You’ve heard it before but it bears repeating: events that occur in early childhood lay the basis for emotional and social development. Because babies are all brand new and everything, it’s important that we keep an awareness about how we help them receive, translate and use their first impressions and experiences. Every child is different, even and maybe, especially from their parents. An event that seems trivial to us as adults can confuse them and if they don’t have anyone guiding them through it, the unresolvedness can affect them in ways that promote insecurity.
If something adverse or atypical happens during your day, like a homeless person lying on the street, or two people visibly upset and arguing, be prepared to speak to your child about it. Try not to overreact or cover up what happened. That’s an easy way to confuse your child because, well, they’re smart. And they know that there’s something you don’t want them to know about. To help your child observe the world as it comes to them:
Describe the event objectively without adding opinions
Ask them what they thought about it
Ask them how it made them feel
Explain why the event happened
Ask them if they have questions after you explained it
Encourage them to ask you anything if they see something they don’t understand
Here are examples of how a conversation would go:
Did you see the man sleeping on the sidewalk? Yes.
What did you think about that? I saw that yesterday.
Oh ok, how did it make you feel?
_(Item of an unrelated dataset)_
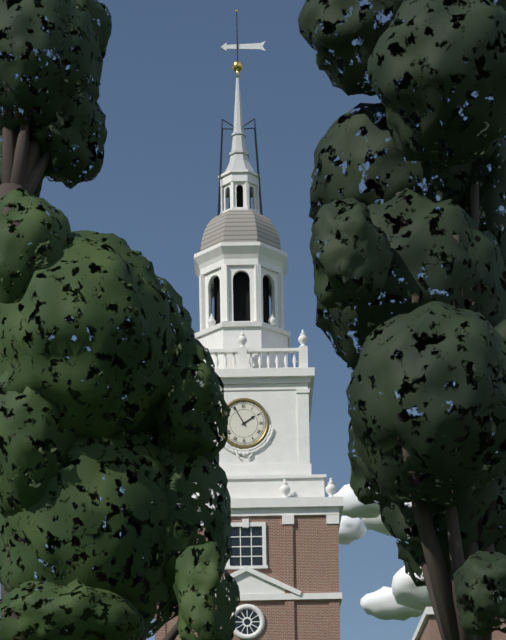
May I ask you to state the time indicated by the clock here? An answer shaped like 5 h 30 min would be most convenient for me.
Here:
1 h 55 min
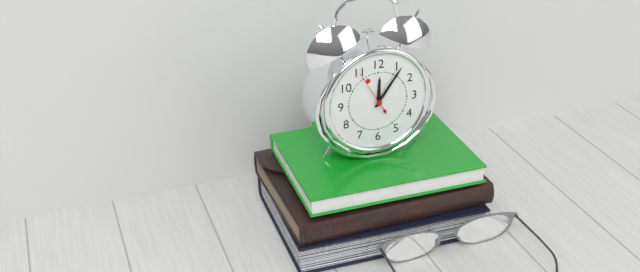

I don’t know.
Sometimes, people lose their job or their money and don’t have a place to live. So they sleep on the street until they find a new home. Sometimes the city also offers them space in special buildings with food. Oh, OK.
Those people must have been talking about something upsetting.
Sometimes people end up talking about something important and they raise their voices and have big feelings and they don’t realize that everyone can hear them.
It’s best to just continue on our way, without looking at them so they can have their privacy.
We try to wait until we are in private to talk about upsetting things, but sometimes we can’t wait.
Do you have any questions or feelings about it?
Sometimes the thoughts and feelings are so big when people are upset, have you ever had big feelings like that?
Just let me know if you see something upsetting or strange when we’re walking around, OK?
We can talk about it and try to understand it together.
Sometimes the only thing we can do is try to see what people are feeling.
Instead of making these talks a big to-do, try implementing them daily. At the end of the day, you can prompt these types of exchanges:
Hello, how did your day go?
What did you do?
How did it make you feel?
I had a busy day and it made me feel tired sometimes, but I took a deep breath and felt better.
Did you have fun?
Tell me about it.
Having a daily check-in will make a habit of communicating and expressing ourselves, however simply. Difficult thoughts and feelings can be hard to express, especially for someone with such a small emotional toolkit. But after you model how to express your feelings and questions, they will follow that example. Open communication, empathy, and compassion can be shown to our children every day with the things we say and how we describe the world. Because by listening to you and watching you conduct your life, they are given a template. And of course, they’ll build on it to make it their own. So let’s leave them good instructions.